While Twickenham was initially considered to be the best option to host the games, it is costly to run and is currently being used by the NHS. Meanwhile the Ricoh Arena in Coventry lacks nearby training facilities.
Hosting the matches at a neutral ground outside of the 12 Premiership venues has been considered, but it is understood this is unlikely as the rugby authorities want control of the venue throughout the week for safety reasons.
The power-brokers of the English game meet on Thursday for further discussions, with the RFU warning there is “still significant work to do” and that player and staff welfare will “be at the heart” of decision-making.
The Rugby Players’ Association added that “no players, coaches or support staff will be at significant risk when rugby returns” while Premiership Rugby boss Darren Childs said “our job is now to find a safe way for one of our greatest national sports to thrive”.

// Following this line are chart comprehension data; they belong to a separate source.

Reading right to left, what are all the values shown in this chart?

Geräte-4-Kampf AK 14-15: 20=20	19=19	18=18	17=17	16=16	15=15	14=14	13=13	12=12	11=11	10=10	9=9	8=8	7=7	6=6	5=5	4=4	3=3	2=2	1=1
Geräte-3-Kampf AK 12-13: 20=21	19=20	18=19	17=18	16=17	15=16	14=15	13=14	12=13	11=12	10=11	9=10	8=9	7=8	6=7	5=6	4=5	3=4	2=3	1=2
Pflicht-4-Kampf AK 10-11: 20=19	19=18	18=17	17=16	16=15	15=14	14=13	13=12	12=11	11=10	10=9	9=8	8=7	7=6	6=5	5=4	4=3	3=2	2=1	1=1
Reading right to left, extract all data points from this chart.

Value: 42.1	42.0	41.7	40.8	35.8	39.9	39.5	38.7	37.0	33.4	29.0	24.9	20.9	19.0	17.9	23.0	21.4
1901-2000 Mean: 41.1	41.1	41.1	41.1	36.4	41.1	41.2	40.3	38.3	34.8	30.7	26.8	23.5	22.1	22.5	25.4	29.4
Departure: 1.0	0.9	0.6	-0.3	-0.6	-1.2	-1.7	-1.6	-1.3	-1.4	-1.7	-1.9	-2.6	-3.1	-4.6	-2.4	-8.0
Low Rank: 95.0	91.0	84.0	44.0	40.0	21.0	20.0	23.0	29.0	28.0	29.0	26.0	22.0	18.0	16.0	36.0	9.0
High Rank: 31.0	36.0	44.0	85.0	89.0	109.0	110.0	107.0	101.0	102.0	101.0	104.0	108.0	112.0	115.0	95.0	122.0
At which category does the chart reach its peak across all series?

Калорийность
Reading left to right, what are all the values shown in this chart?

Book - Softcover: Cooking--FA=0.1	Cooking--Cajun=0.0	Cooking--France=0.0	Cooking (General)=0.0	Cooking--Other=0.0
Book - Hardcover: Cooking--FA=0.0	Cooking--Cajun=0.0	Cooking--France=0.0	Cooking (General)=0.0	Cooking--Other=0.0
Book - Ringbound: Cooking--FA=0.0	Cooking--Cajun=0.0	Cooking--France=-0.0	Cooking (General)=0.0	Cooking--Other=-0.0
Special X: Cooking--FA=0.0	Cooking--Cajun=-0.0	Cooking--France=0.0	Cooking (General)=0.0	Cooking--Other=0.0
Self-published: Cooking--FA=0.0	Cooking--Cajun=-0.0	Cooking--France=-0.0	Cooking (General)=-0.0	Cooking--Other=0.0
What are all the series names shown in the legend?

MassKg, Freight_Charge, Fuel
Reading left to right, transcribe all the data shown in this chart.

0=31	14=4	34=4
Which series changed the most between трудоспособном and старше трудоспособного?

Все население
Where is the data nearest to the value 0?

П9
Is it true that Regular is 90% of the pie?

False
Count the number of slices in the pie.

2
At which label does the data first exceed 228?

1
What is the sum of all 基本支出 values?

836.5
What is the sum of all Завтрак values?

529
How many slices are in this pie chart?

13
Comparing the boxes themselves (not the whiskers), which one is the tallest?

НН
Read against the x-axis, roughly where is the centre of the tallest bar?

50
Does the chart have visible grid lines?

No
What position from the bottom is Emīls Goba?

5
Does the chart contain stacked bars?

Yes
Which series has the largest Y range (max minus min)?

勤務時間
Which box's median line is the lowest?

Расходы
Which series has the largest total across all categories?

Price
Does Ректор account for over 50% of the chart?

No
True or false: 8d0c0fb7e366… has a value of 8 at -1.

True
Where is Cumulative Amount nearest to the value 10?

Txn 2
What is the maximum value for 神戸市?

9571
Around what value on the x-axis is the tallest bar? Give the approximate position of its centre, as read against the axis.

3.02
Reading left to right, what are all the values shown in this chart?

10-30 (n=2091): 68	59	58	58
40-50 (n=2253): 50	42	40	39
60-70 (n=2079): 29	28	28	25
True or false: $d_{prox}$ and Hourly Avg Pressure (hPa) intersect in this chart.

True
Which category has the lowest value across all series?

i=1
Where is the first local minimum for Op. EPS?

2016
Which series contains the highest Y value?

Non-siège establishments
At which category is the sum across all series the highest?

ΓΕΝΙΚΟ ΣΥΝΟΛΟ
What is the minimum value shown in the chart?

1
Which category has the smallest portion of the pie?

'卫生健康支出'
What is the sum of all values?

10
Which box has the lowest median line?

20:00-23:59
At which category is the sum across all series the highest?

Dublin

A return date in early July remains the target, although the BBC has learned that the weekend of 27 June has also been mooted.
Some Premiership clubs are set to begin a phased return to training next week, with Harlequins scrum-half Danny Care telling the Rugby Union Weekly podcast that the players are “desperate” to get back playing if safe to do so, and that “rugby needs to come back” given the perilous financial predicament many clubs are facing.
The majority of clubs have pushed through a 25% wage cut on their players, which is set to stay in place for the foreseeable future, with full crowds – and therefore full revenues – not expected potentially until 2021.
However, there is concern over how the return to training affects players who are out of contract at their current clubs at the end of June.
Even though the season is yet to be completed, players are still set to move clubs by 1 July, opening up the possibility of players returning to train at a club for a short period while knowing they won’t play for them again.